Die Therapie: Eingriffe an den Menisken (siehe Grafik) gehören zu den häufigsten Knie-Operationen. Während verletzte Menisken früher relativ großzügig herausgeschnitten wurden, versucht man sie heute zu nähen. Allerdings sind nicht alle Risse für eine Naht geeignet, schwierig wird es in schlecht durchbluteten Meniskuszonen oder bei komplizierten Abrissmustern. In solchen Fällen wird nur ein Teil entfernt – so viel wie nötig, aber so wenig wie möglich.
Die Einsatzgebiete: Genäht wird meistens nach Verletzungen, insbesondere bei jüngeren und sportlichen Patienten. Ihre Beinachse sollte möglichst gerade sein. Eine Teilentfernung steht häufig dann an, wenn der Meniskus durch Verschleiß eingerissen und der Knorpel in dem Bereich bereits ramponiert ist.
Die Effekte: Der Meniskus bleibt als wichtiger Stoßdämpfer im Kniegelenk erhalten, das Ausmaß von Knorpelschäden wird oft reduziert. Denn Patienten ohne Meniskus haben ein sehr hohes Arthrose-Risiko.
Der Aufwand: Für den arthroskopischen Eingriff benötigt der Operateur in der Regel 30 bis 45 Minuten. Er wird fast immer ambulant durchgeführt, selten bleibt der Patient für eine oder zwei Nächte in der Klinik. Bei einer Meniskusnaht läuft er vier bis sechs Wochen mit Krücken, bei einer Teilentfernung fünf bis sieben Tage. In beiden Fällen steht eine etwa vierwöchige Sportpause an, maßvolles Radeln ist früher wieder möglich. Oft werden die Patienten vier bis sechs Wochen krankgeschrieben. Sie sollten zwei bis drei Mal pro Woche zur Physiotherapie gehen.
Die Kosten: Werden von allen Kassen übernommen.

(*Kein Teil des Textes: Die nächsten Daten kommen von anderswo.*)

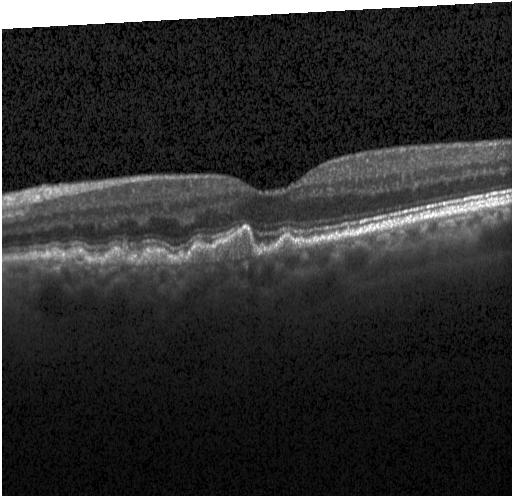
Heidelberg Spectralis OCT system. Fovea-centered. SD-OCT. Optical coherence tomography scan.
Drusen.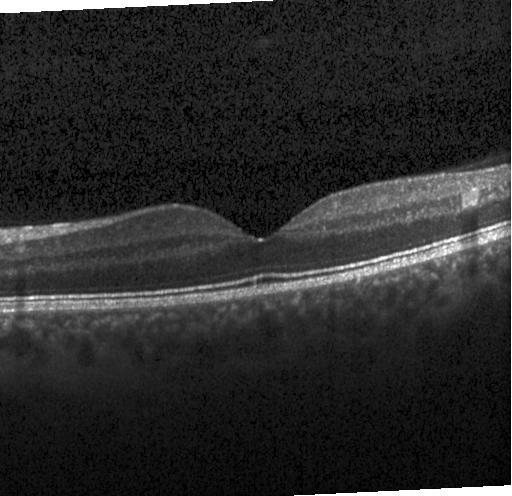 Retinal OCT cross-section, Heidelberg Spectralis OCT system — Impression: no CNV, DME, or drusen.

Die Therapie: Wenn die Kniescheibe herausspringt, reißt oft ein Band. Das wird durch eine Sehne aus Oberschenkelanteilen ersetzt. Die sorgt dafür, dass die Kniescheibe wieder in der Mitte ihres Gleitlagers gehalten wird.
Die Einsatzgebiete: Operiert wird vor allem nach Unfällen – und wenn die Kniescheibe bereits öfter herausgesprungen ist. Diese Verletzungen sind meist sehr schmerzhaft. Betroffen sind häufig junge Patienten zwischen 13 und 20 Jahren, mehr Frauen als Männer.
Die Effekte: Das Ersatzband verhindert in etwa 95 Prozent der Fälle, dass die Kniescheibe erneut „ausbüxt“.
Der Aufwand: Für die Sehnenentnahme ist ein etwa drei bis vier Zentimeter langer Schnitt nötig. Der arthroskopische Eingriff dauert etwa eine Dreiviertelstunde. Ein bis zwei Tage bleibt man im Krankenhaus, läuft zwei Wochen auf Gehstützen. Man ist in der Regel vier Wochen krankgeschrieben, darf ein halbes Jahr nicht sporteln. Zwei bis drei Mal pro Woche Physiotherapie sind sinnvoll – eineinhalb bis zwei Monate lang.
Die Kosten: Werden von allen Kassen übernommen.